1.Its always the same (constant)becuse its the same deterministic process over and over again.
2. Its not constant at all because we use a function that runs through an array till it finds the element we want so it will depend on the position of that alement in the array.
3.To make that function cheaper in terms of gas, and with a constant time complexity we should:

// this mapping only gives information about how many kitties someone, has, not which ones
 //mapping (address => uint256) ownershipTokenCount;
mapping(address =>uint256[]) ownerTokens;

//this option is much cheaper
function getAllCatsFor(address _owner) public view returns (uint[]){
    return ownerTokens[_owner];
        }

1. What is the time complexity of creating new cats? (constant or linear w nr of cats).
   The time complexity of creating a cat is constant time, O (1), because when executing the createKittyGen0 function, you create the cats 1 by 1, or 1 at a time in this implementation.

2. What is the time complexity of the getAllCatsFor function? (constant or linear w nr of cats).
   To execute the getAllCatsFor function, there is a loop through an array. The parsing of this array makes the function operate from linear time complexity, 0 (n), therefore the processing required for the function grows linearly as the size of the array of cats grows.

3. How could the storage design be changed to make the getAllCats function constant? Implement your idea. Then discuss the benefits and drawbacks of your implementation and post everything in the forum.
   We could implement a version of the getAllCats function that uses a mapping rather than array. This is important because we found in the prior assignment that using mappings instead of arrays produces more efficient storage. Also, we notice that this type of implementation reduces the time complexity from linear to constant, reinforcing its’ improved efficiency.

    function getCatsMap(address _owner) external view returns (uint[] memory cats){
        return allKitties[_owner];
    }

Hi there, see below my answers:

1. What is the time complexity of creating new cats? (constant or linear w nr of cats).

It should be constant since we are just “pushing” a new entry, i.e. adding a new entry at the end of the array.

2. What is the time complexity of the getAllCatsFor function? (constant or linear w nr of cats).

It will be linear, i.e it will take more time with the nr of cats increasing. This is because in its current implementation, we have to loop through the whole array of cats of ALL owners to find the cats belonging to a SPECIFIC owner

3. How could the storage design be changed to make the getAllCats function constant? Discuss benefits and drawbacks with your implementation.

• First create a new mapping mapping (address => uint256[]) ownedCats; which point to an ARRAY of cats owned by an address

• Use this new mapping in the getAllCats function catsOfOwner = ownedCats[_owner];

1. What is the time complexity of creating new cats? (constant or linear w nr of cats).

constant.

2. What is the time complexity of the getAllCatsFor function? (constant or linear w nr of cats).

linear.

3. How could the storage design be changed to make the getAllCats function constant?
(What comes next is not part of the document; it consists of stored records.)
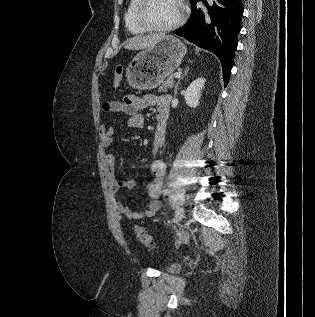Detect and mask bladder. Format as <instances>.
<instances>
[{
  "mask_svg": "<svg viewBox=\"0 0 315 317\" xmlns=\"http://www.w3.org/2000/svg\"><path fill=\"white\" fill-rule=\"evenodd\" d=\"M180 269H181V264L178 262L170 263L166 268V270L169 272H177Z\"/></svg>",
  "mask_w": 315,
  "mask_h": 317,
  "instance_id": "bladder-1",
  "label": "bladder"
}]
</instances>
Implement your idea. Then discuss the benefits and drawbacks of your implementation and post everything in the forum.

Create a new mapping of owners => cats[]

mapping (address => uint256[]) ownersCats;

In function getAllCatsFor can just return ownersCats[_owner];

 function getAllCatsFor(address _owner) external view returns (uint[] memory cats){
        cats = ownerCats[_owner];
 }

When transferring cats, the ownerCats mapping needs to be updated.

1. What is the time complexity of creating new cats? (constant or linear w nr of cats).

Constant, because it uses just array push method and direct assignments.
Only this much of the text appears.